**Problem to work on:**
Find every line below that contains the string "sobre" and copy each one in full.

**Data records:**
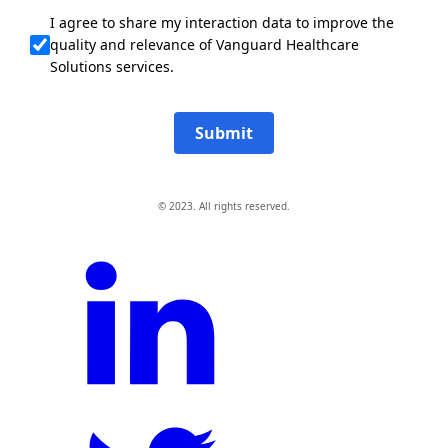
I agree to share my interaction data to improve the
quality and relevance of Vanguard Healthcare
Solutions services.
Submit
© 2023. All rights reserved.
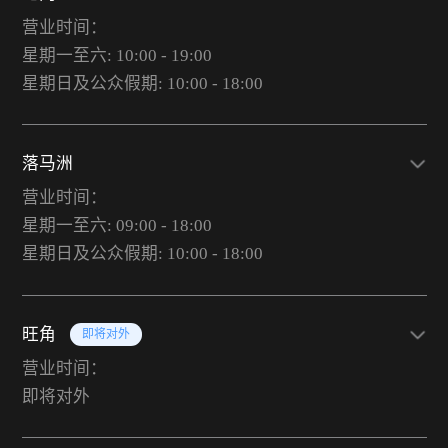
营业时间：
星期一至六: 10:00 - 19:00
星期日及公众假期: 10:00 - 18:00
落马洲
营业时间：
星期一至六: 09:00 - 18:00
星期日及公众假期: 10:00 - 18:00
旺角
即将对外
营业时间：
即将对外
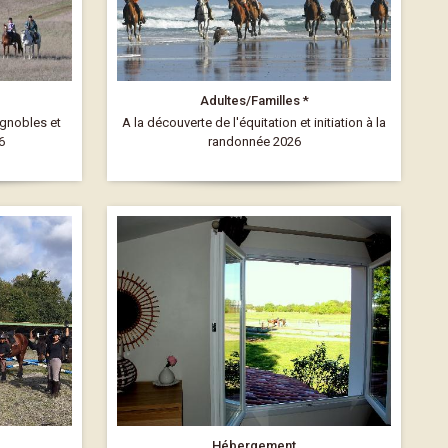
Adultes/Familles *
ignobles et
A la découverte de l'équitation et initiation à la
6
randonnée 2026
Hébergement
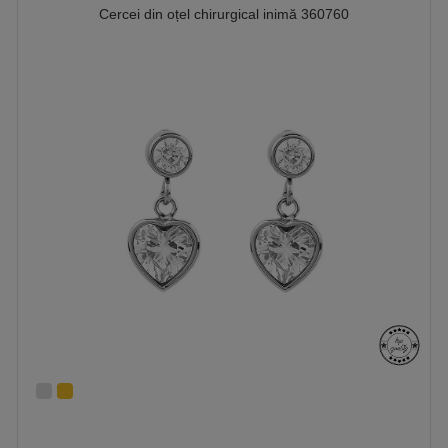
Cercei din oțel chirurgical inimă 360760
...
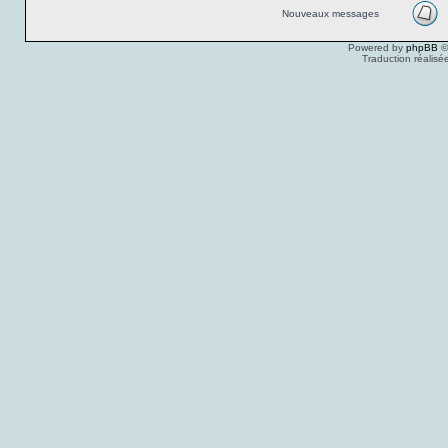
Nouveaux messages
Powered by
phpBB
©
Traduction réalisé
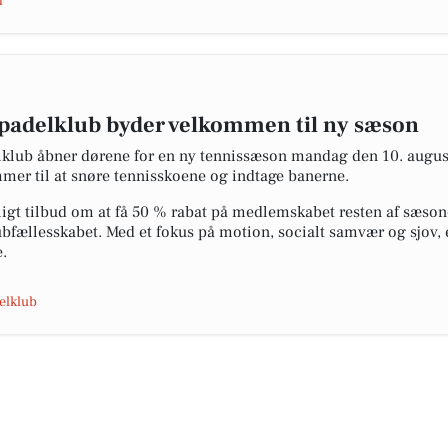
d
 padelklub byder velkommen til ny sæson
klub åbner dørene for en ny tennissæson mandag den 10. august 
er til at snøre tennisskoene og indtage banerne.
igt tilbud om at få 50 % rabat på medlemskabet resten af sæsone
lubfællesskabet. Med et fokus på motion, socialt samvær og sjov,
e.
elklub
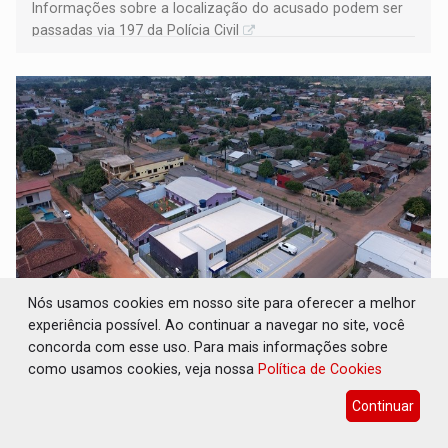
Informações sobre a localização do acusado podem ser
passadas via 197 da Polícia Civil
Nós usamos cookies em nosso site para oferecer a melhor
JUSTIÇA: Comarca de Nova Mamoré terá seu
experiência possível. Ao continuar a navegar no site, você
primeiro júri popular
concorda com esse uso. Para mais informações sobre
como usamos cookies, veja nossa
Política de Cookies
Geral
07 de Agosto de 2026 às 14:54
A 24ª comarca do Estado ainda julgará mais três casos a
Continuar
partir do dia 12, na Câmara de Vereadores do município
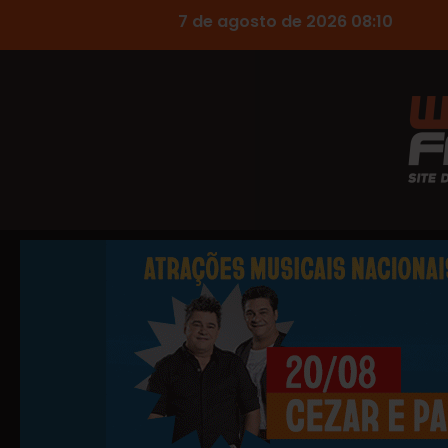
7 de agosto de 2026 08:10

**Exercise solution:**
Informações sobre a localização do acusado podem ser
concorda com esse uso. Para mais informações sobre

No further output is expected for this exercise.